Die Meldung von »Político« schlug ein wie eine Bombe. In den sozialen Medien und von Celebritys wurde die Nachricht geteilt, kommentiert und vielerorts kritisiert und verurteilt, und sofort organisierten Aktivistinnen Protestaktionen für den nächsten Tag im ganzen Land. So auch in New York City am Foley Square im Süden Manhattans, den mehrere Gerichtsgebäude säumen. Einige Tausend Menschen fanden sich am Dienstagnachmittag dort ein, um gegen die drohende Entscheidung des Supreme Courts zu demonstrieren.
Die 27-jährige Amelia, die im vergangenen Jahr von San Francisco nach Brooklyn zog, ist eine von ihnen. »Viele sagen: Wenn du überrascht bist, warst du nicht aufmerksam genug.
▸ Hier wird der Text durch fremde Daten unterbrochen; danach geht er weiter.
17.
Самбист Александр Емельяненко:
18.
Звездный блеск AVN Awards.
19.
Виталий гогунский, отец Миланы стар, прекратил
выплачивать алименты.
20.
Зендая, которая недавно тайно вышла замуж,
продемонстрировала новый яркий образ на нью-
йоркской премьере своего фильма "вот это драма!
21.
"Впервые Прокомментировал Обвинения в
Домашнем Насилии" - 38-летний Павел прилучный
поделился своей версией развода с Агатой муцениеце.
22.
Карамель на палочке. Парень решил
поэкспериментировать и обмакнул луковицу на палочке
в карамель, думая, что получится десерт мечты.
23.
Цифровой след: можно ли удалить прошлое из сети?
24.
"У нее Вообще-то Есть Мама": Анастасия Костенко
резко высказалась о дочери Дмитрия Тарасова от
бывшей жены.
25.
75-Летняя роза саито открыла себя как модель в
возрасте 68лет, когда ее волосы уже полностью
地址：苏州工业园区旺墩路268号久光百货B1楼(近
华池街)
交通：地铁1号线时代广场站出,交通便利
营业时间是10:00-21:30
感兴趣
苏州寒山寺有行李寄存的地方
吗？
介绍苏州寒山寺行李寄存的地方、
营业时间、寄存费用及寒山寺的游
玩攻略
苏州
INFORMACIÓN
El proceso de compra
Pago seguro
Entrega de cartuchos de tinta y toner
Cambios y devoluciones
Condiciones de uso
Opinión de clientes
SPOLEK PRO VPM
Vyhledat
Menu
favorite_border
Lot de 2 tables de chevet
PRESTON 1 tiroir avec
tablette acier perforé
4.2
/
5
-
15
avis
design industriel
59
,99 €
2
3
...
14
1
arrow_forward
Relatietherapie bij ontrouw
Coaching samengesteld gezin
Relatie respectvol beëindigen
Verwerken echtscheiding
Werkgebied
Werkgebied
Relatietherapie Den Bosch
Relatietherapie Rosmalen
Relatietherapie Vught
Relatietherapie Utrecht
Aber ich bin trotzdem schockiert.« Ihre Mutter habe eine Abtreibung gehabt, erzählt die junge Journalistin, die privat auf der Demo ist. »Ohne, wäre ich wahrscheinlich heute nicht am Leben. Bis zum heutigen Tag bereut sie ihre Entscheidung nicht.« Von der Erfahrung abzutreiben, ohne dies zu bereuen, berichten viele der Sprecherinnen der Kundgebung, auf der die Farbe grün überwiegt, angelehnt an die vielen Protestbewegungen in Lateinamerika, wo in den vergangenen Jahren Argentinien, Mexiko und Kolumbien Abtreibungen legalisiert haben. Die Stimmung am Foley Square ist erhitzt und ruhig zugleich. Über den Demonstrierenden röhren vier Hubschrauber, bis offensichtlich ist, dass es beim Skandieren von Slogans bleiben wird und keine Ausschreitungen zu befürchten sind.
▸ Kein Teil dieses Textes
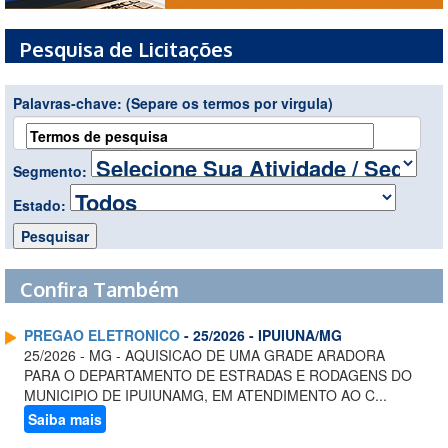
Pesquisa de Licitações
Palavras-chave:
(Separe os termos por virgula)
Segmento:
Estado:
Confira Também
PREGAO ELETRONICO
- 25/2026 - IPUIUNA/MG
25/2026 - MG - AQUISICAO DE UMA GRADE ARADORA
PARA O DEPARTAMENTO DE ESTRADAS E RODAGENS DO
MUNICIPIO DE IPUIUNAMG, EM ATENDIMENTO AO C...
Saiba mais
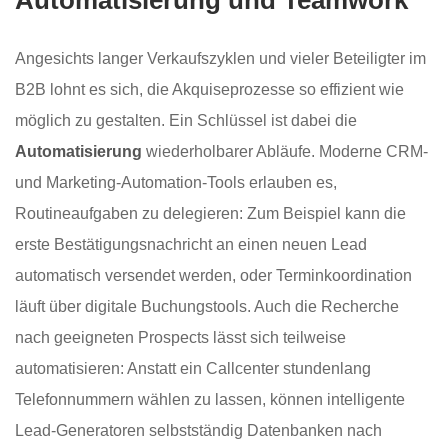
Angesichts langer Verkaufszyklen und vieler Beteiligter im
B2B lohnt es sich, die Akquiseprozesse so effizient wie
möglich zu gestalten. Ein Schlüssel ist dabei die
Automatisierung
wiederholbarer Abläufe. Moderne CRM-
und Marketing-Automation-Tools erlauben es,
Routineaufgaben zu delegieren: Zum Beispiel kann die
erste Bestätigungsnachricht an einen neuen Lead
automatisch versendet werden, oder Terminkoordination
läuft über digitale Buchungstools. Auch die Recherche
nach geeigneten Prospects lässt sich teilweise
automatisieren: Anstatt ein Callcenter stundenlang
Telefonnummern wählen zu lassen, können intelligente
Lead-Generatoren selbstständig Datenbanken nach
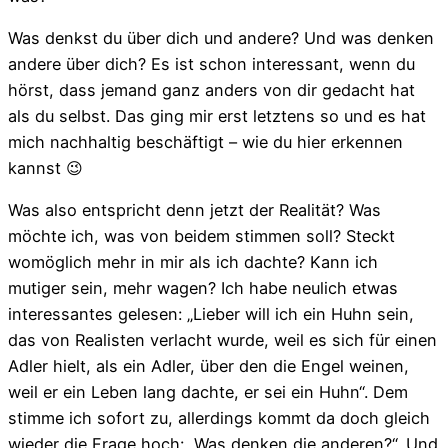
Was denkst du über dich und andere? Und was denken
andere über dich? Es ist schon interessant, wenn du
hörst, dass jemand ganz anders von dir gedacht hat
als du selbst. Das ging mir erst letztens so und es hat
mich nachhaltig beschäftigt – wie du hier erkennen
kannst 😉
Was also entspricht denn jetzt der Realität? Was
möchte ich, was von beidem stimmen soll? Steckt
womöglich mehr in mir als ich dachte? Kann ich
mutiger sein, mehr wagen? Ich habe neulich etwas
interessantes gelesen: „Lieber will ich ein Huhn sein,
das von Realisten verlacht wurde, weil es sich für einen
Adler hielt, als ein Adler, über den die Engel weinen,
weil er ein Leben lang dachte, er sei ein Huhn“. Dem
stimme ich sofort zu, allerdings kommt da doch gleich
wieder die Frage hoch: „Was denken die anderen?“. Und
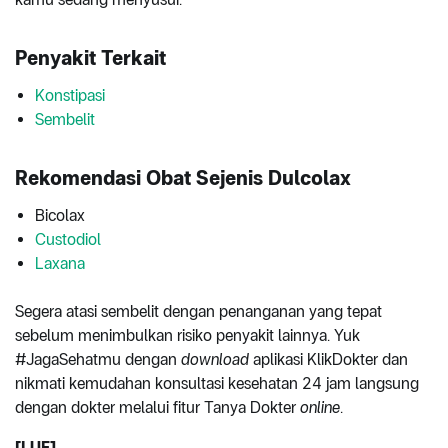
Penyakit Terkait
Konstipasi
Sembelit
Rekomendasi Obat Sejenis Dulcolax
Bicolax
Custodiol
Laxana
Segera atasi sembelit dengan penanganan yang tepat
sebelum menimbulkan risiko penyakit lainnya. Yuk
#JagaSehatmu dengan
download
aplikasi KlikDokter dan
nikmati kemudahan konsultasi kesehatan 24 jam langsung
dengan dokter melalui fitur Tanya Dokter
online
.
[LUF]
Comedienne Amy Schumer, die zu Beginn der Demonstration einige Worte sagt, ist genauso aufgebracht wie die Teilnehmenden. »Ich erzähle Witze – aber dieses Gericht ist ein Witz«, sagt sie, bevor sie daran erinnert, dass die Mehrheit des Landes pro-choice ist, also für das Recht auf Abtreibung. »Wir werden uns verdammt noch mal wehren!«, ruft sie ins Mikro und räumt dann die Bühne für Letitia James, Generalstaatsanwältin des Bundesstaates New York. James, die sich schon seit langem für das Recht auf Abtreibung einsetzt, spricht erstmals öffentlich über ihre eigene Erfahrung: »Als ich vor vielen Jahren gerade zur Stadträtin gewählt wurde, stand ich vor der Entscheidung, ob ich abtreiben solle oder nicht. Ich bin mit Stolz zu Planned Parenthood gegangen, und ich werde mich vor niemandem entschuldigen!« Zudem verspricht sie, dass ein Fonds eingerichtet werde, um Menschen, die aus anderen Staaten nach New York reisten, Abtreibungen zu finanzieren.
Viele der Sprecherinnen, die in den nächsten zweieinhalb Stunden ans Mikro treten – Politikerinnen, Vorsitzende von Vereinen, Ehrenamtliche und eine junge Frau namens Athena, die davon berichtet, wie sie als 17-Jährige wochenlang all ihr Geld zusammenkratzen musste, um ein Busticket von ihrem Heimatstaat Massachusetts nach Connecticut zu bezahlen, wo Abtreibungen auch ohne elterliche Einwilligung legal waren – erinnern daran, dass der Kampf für das Recht auf Abtreibungen intersektional ist. Denn es seien vor allem queere Personen, Frauen of Color, Immigrantinnen (gerade jene ohne Dokumente oder mit mangelnden Sprachkenntnissen) und Menschen aus einkommensschwächeren Haushalten, die unter einem Abtreibungsverbot zu leiden hätten.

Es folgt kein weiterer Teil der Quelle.